6 November 2020
New study on covid care
New research on respiratory care at covid-19 is currently ongoing at Luleå University of Technology. Professor Åsa Engström leads the project. – It was very difficult for relatives who were not allowed to see the patients. Some stood outside the hospital to feel close to them.
The research is based on the covid ward that was created at Piteå Hospital in connection with the pandemic outbreak.
– We are interviewing, patients who have had care in a respirator, relatives and staff. You are taken by what they have to say, says Åsa Engström, professor of nursing and also a specialst nurse in Intensive Care.
The research is not complete yet, but a lot of interviews have already been conducted. The purpose of the studies is to investigate how patients, relatives and care staff experienced intensive care on covid-19.
Hallucinations are common
Åsa Engström has previously done a doctoral dissertation on how patients and relatives experienced care in respirators, with a focus on relatives and their importance. Patients often had horrible hallucinations about war.
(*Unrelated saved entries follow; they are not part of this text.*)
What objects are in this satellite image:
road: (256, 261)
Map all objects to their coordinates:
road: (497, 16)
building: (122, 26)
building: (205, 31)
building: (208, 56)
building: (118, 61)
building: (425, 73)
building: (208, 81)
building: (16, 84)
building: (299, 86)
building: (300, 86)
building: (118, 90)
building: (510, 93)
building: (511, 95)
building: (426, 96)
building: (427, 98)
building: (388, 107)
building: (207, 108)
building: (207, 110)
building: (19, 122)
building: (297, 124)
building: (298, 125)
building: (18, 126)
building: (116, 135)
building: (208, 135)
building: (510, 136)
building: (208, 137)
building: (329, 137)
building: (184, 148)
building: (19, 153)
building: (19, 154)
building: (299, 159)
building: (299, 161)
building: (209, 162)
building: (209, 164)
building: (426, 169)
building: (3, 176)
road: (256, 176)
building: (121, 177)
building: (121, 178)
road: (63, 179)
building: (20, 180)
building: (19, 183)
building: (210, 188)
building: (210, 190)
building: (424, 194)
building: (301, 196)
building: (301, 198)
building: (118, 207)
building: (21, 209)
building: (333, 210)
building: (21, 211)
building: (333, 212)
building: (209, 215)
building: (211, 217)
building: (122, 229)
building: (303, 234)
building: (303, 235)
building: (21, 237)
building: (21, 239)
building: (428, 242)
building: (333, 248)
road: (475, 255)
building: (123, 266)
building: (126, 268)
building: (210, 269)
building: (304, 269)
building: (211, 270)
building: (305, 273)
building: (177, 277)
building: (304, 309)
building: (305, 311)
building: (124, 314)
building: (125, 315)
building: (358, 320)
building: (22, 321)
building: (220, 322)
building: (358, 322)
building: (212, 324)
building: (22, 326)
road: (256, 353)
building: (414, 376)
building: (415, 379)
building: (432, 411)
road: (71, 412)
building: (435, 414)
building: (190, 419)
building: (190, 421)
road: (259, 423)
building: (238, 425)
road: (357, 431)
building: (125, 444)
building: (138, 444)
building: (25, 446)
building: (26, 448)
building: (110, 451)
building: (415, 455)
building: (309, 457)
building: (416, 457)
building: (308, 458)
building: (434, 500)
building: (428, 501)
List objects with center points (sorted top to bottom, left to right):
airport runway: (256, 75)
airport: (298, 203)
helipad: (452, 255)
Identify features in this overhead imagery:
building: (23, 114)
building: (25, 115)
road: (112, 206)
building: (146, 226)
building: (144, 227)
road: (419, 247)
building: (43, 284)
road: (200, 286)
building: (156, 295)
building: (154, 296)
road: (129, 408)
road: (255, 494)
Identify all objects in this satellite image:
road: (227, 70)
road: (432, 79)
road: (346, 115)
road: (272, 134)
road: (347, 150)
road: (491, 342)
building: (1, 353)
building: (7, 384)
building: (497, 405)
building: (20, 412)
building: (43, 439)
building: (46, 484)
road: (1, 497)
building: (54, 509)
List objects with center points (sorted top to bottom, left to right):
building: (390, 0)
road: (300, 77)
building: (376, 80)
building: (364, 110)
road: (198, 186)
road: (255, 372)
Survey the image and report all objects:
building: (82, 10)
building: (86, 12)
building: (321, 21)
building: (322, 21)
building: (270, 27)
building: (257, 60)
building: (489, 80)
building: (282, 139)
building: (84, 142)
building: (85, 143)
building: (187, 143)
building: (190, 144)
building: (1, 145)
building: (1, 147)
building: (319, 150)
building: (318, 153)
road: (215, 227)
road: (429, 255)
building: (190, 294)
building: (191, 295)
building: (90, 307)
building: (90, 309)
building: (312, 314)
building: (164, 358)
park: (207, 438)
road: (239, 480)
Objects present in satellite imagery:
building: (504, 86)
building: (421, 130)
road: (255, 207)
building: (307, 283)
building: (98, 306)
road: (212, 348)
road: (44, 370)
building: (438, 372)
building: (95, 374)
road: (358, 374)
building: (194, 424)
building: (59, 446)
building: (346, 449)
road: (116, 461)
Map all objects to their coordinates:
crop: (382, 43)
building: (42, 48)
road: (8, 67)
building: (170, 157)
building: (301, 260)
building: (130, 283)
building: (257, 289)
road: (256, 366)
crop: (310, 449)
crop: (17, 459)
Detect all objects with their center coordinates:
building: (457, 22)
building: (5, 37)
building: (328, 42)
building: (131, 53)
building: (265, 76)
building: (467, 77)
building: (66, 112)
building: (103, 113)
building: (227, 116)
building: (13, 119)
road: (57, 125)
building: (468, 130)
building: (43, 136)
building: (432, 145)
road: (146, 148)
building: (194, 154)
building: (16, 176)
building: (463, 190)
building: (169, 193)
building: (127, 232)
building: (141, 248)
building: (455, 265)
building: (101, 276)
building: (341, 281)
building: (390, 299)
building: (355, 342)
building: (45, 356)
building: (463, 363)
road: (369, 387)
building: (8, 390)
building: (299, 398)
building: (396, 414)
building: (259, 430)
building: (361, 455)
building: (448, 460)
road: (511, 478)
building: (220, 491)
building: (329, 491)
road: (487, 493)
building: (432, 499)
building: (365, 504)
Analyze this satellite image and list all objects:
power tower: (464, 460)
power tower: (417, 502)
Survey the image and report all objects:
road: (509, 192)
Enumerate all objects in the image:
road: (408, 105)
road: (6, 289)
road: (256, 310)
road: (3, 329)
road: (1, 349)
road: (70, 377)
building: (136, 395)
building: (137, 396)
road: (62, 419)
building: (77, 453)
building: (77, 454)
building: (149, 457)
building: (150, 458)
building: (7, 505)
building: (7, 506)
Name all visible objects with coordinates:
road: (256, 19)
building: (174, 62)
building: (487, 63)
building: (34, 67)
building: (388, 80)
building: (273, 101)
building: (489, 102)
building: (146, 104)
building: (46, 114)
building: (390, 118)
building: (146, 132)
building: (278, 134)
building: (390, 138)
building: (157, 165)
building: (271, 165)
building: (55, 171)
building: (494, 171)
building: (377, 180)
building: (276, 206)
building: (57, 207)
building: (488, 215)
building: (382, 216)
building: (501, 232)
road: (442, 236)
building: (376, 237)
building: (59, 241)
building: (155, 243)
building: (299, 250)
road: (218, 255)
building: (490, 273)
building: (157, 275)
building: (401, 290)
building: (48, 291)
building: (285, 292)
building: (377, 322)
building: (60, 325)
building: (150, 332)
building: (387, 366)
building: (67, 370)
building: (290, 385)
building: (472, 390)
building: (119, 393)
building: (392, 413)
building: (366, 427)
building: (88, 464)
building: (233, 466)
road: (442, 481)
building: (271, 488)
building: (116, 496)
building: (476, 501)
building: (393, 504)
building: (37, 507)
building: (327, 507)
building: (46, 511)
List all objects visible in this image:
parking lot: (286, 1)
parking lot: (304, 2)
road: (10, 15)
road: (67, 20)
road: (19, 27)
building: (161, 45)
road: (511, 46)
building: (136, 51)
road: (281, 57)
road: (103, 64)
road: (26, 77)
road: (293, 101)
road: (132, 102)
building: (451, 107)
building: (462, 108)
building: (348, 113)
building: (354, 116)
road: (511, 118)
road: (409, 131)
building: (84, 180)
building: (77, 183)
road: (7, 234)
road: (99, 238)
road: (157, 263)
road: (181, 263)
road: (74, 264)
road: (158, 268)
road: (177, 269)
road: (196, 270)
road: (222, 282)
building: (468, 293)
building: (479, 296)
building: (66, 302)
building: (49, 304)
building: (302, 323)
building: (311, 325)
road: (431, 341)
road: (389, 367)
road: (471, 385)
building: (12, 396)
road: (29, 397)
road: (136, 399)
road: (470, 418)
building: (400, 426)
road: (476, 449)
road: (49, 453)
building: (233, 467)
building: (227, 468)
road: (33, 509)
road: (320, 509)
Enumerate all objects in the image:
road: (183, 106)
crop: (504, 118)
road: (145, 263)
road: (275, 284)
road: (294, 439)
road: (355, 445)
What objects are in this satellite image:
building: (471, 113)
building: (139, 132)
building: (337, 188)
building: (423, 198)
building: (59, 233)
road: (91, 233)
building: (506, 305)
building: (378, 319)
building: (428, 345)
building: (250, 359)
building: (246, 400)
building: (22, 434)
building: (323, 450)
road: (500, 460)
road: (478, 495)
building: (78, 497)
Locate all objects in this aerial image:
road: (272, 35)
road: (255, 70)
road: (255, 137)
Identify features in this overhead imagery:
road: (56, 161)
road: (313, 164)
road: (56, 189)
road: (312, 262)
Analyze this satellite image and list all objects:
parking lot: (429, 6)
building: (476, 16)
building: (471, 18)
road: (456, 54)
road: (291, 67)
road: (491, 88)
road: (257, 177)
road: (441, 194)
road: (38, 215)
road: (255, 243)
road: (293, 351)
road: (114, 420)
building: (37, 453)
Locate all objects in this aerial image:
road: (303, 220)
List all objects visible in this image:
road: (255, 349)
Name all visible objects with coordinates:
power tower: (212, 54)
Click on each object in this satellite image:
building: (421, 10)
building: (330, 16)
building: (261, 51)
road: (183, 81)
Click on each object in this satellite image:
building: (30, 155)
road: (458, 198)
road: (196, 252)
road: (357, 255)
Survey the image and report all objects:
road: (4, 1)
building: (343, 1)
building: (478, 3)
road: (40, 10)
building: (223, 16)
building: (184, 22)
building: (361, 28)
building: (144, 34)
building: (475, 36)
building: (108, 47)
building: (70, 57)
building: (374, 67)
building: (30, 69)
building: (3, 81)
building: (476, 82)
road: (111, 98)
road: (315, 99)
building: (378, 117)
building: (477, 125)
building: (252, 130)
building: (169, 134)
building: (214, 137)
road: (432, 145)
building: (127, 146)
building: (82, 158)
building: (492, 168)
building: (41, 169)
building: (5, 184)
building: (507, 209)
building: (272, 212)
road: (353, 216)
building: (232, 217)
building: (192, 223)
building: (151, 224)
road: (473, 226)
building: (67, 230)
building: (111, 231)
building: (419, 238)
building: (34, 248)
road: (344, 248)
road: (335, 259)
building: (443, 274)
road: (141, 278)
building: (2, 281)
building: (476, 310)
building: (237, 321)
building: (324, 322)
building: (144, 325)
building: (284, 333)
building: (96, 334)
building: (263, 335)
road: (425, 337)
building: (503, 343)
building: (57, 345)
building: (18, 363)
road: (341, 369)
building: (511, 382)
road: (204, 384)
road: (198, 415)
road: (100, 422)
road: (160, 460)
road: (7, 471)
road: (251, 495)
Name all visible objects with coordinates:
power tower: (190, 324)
– Even now it turns out that the patients have had hallucinations, almost worse than in the previous study. Now they could be about themselves being dead, or the family being dead.
Some had difficulty distinguishing what was real, even after the end of care.
– It could also be difficult to talk about these experiences afterwards. In general, there had been a need for aftercare. There was a concern if they were healthy, if they should x-ray their lungs to see that they had healed, says Åsa Engström.
Long days
For the relatives, it was difficult to be isolated and not be able to meet the person who was seriously ill for several weeks.
Relatives also say that they would have preferred to see those who were sick and see how they were doing.
– They had a tough time. Now they received information from the staff by phone. Sometimes they were isolated themselves because they could have received covid-19, says Åsa Engström.
The staff was forced to quickly change and start commuting from their homes to Piteå.
– They were working shifts of 12, 5 hours, then it could be a few hours for travel time, some had working days of 16 hours. They barely found the premises and had to use protective equipment that they were not used to, says Åsa Engström.
Affected the recovery
They also had to plan when they could drink, eat or go to the toilet, due to the protective equipment and that they could not go in and out of the ward.
Some chosed to stay and sleep in Piteå.
– But it affected the recovery, because they did not come home and meet the family. It was the same with the holiday, they felt that they barely had time to recover before it was over, Åsa Engström says.
The survey includes interviews with patients, relatives, assistant nurses, nurses and doctors. The research results will later be presented in a number of scientific articles.